By Chloë Farr and Kate Fryer
The Mountain Legacy Project (MLP) is a group of passionate researchers who work with historic and modern mountain photographs to document landscape change over time. Repeat photography is central to this work. By returning to the same locations where historic survey photographs were taken MLP researchers can create visual comparisons that support environmental and cultural research.
The metadata created during these visits records important information on stations and locations, forming a link between fieldwork and the digital records on the MLP digital archive, Explorer. The manual transfer process to upload the field notes can take many hours as field data needs to be translated into the desired end structure one form at a time.
In a cross departmental collaboration with Kula and Mountain Legacy Project, we are exploring whether AI-assisted Optical Character Recognition (OCR) can help extract information from these field notes in a more structured and reliable way. The goal is not to replace paper field notes but to explore whether automation could support upload workflows, reduce manual transcription, and improve consistency.
While it might seem clever to document direct to digital format in the field with the implementation of iPads, Paper field notes remain valuable. They are portable, function well in adverse conditions, and unlike digital they don’t need to rely on batteries. The challenge comes after field work, when the information recorded on paper needs to be uploaded to our site through a series of web forms.
This serves as a pilot for assisting researchers across campus to improve the conversion of notes, be it from the field or a lab, into machine readable text that enables computational data analysis through software like RStudio, Excel, and SPSS.
The OCR
This process followed the same approach presented in a previous Kula blog post. We processed each image scan with a 5 billion parameter, locally run open source vision language model fine-tuned for OCR called Chandra OCR 2. The outputs were transcribed versions of the scans in HTML, JSON, and Markdown file types. Markdown and HTML formats allow for easy visualization, as in the images below. All three file types allow for simple parsing to CSV (tabular data format, excel-compatable), which can then be uploaded to the MLP Explorer site as a single file, and reduce the need for manual transcription.
So far, we have achieved parsing Chandra’s outputs to CSV. The next step is to arrange the data in the CSV to comply with the current data’s structure as it’s held in the website’s database.

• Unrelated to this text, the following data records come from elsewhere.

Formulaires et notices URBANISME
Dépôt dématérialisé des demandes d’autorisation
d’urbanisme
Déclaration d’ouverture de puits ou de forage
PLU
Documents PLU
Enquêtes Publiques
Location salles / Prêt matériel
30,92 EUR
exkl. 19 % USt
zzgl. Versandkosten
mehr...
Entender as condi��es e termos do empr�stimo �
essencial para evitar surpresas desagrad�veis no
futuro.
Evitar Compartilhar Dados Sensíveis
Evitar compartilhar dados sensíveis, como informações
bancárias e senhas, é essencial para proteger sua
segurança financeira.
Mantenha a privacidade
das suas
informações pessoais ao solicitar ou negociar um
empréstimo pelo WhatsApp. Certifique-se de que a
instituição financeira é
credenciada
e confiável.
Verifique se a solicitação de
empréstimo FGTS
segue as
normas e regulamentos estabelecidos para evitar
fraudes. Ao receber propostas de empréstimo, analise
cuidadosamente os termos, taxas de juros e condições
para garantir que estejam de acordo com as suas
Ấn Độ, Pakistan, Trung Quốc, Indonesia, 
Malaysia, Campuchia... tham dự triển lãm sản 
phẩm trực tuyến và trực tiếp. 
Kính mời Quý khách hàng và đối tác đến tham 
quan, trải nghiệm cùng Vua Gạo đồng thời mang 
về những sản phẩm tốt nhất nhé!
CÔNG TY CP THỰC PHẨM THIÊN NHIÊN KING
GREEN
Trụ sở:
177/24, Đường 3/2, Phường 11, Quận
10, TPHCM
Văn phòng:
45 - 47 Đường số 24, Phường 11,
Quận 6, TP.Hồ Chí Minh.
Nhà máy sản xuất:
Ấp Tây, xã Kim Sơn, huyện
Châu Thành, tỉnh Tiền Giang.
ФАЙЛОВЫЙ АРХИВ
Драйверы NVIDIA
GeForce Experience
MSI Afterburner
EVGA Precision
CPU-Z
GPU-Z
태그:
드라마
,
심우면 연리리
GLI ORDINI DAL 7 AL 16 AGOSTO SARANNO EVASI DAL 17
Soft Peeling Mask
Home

The aforementioned previous blog post used a different VLM-OCR model, olmOCR-2. An added affordance of Chandra is that it segments images into new files, and positions them contextually within the rest of the content. We see this below where it cropped a rough sketch of a rock into a new image, here linked in the markdown file.

The image above is a preview of the formatted markdown. Below shows the raw file contents, and that the model also provides alt-text for the cropped image:

For repeat photography sketches, illustrations can be especially valuable because they may help locate a station, position the camera, or understand field markers that are difficult to describe in words alone, but having additional descriptions makes the image accessible and transportable across digital data formats. This collaboration has revealed an attainable path to speeding up the transcription process of field notes while retraining the trusty pencil and paper duo.